McAllister, however, underlined just how much brain power has been invested into finding those missing percentages.
‘As much as the lockdown has been difficult — and it’s been difficult for everybody, it’s not just the football world that’s found it hard, every walk of life has — it has given us an opportunity to reflect and look at where did we go wrong,’ he added.
‘Where were the little points where we can do better? Over the piece there was a lot of good, we can’t drive ourselves into the doldrums here.
‘But we all know what the games were. We have got to be more clinical. The games that we lost and the games that gave Celtic the lead were due to the fact we were not as clinical as we should have been.
‘In other aspects, we have looked inside those games and we can improve. If we can nullify that, it’s going to be competitive.’

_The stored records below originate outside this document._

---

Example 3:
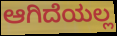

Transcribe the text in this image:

ಆಗಿದೆಯಲ್ಲ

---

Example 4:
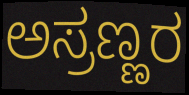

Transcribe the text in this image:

ಅಸ್ರಣ್ಣರ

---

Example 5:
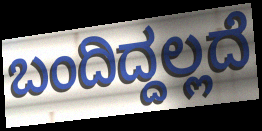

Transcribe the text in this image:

ಬಂದಿದ್ದಲ್ಲದೆ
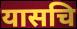
यासचि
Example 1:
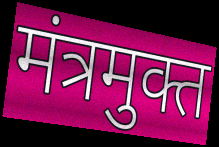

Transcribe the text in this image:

मंत्रमुक्त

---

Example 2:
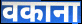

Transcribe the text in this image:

वकाना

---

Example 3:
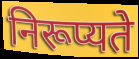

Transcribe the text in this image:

निरूप्यते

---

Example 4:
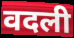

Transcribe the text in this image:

वदली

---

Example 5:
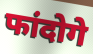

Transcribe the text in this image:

फांदोगे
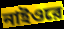
নাইওরে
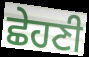
ਛੇਹਣੀ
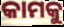
କାମକୁ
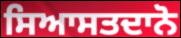
ਸਿਆਸਤਦਾਨੋ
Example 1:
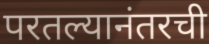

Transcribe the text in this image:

परतल्यानंतरची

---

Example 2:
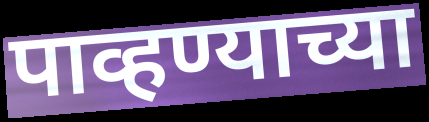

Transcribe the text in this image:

पाव्हण्याच्या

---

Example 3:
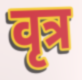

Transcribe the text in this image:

वृत्र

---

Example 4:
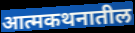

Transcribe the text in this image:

आत्मकथनातील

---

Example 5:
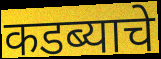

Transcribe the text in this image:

कडब्याचे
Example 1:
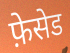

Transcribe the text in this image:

फ़ेसेड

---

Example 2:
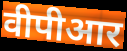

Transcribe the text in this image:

वीपीआर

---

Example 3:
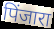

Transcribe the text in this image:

पिंजारा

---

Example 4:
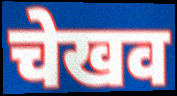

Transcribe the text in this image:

चेखव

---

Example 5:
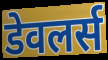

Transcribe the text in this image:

डेवलर्स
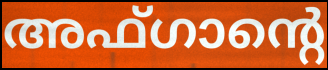
അഫ്ഗാന്റെ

This week’s return to contact
training saw the real start of the build-up towards the August 1 Premiership return. McAllister, though, insisted an eagerness for improvement could not be translated into overworking the players.

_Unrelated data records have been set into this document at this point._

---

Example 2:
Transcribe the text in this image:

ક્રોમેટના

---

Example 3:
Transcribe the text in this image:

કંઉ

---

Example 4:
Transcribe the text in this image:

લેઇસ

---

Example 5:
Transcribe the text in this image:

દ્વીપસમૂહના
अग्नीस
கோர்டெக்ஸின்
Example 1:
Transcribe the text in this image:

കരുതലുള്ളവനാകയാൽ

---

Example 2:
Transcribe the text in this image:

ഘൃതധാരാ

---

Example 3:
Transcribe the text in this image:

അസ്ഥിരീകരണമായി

‘We had players who were training (on their own) through 12 weeks of lockdown,’ he said.
‘We can’t ask players to do that and come back and train for a six-week pre-season.

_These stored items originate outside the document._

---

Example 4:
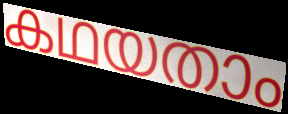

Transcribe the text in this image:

കഥയതാം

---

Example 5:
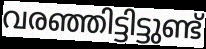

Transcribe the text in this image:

വരഞ്ഞിട്ടിട്ടുണ്ട്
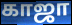
காஜா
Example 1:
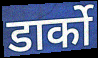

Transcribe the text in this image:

डार्को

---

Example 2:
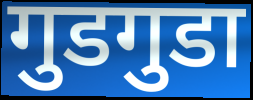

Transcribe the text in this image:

गुडगुडा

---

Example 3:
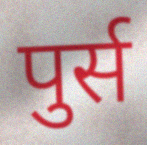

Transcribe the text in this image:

पुर्स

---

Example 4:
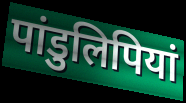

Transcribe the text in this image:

पांडुलिपियां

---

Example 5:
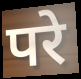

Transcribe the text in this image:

परे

‘This is where you have to use your eyes and see where players are at. Yes, the training has picked up a wee bit after going full contact, but we have to be aware that this lead-in to August 1 will be something like four months.
‘We have got to be careful about making sure the players are in the right frame of mind, but also wary of not doing too much.
‘We have been wary, with a couple of days on and a day off. Then a little three-day period before we have a day off. It’s about looking at the numbers and that’s where the sports science comes in.
‘But, the way the players are training, you can see they are enjoying being back at it.’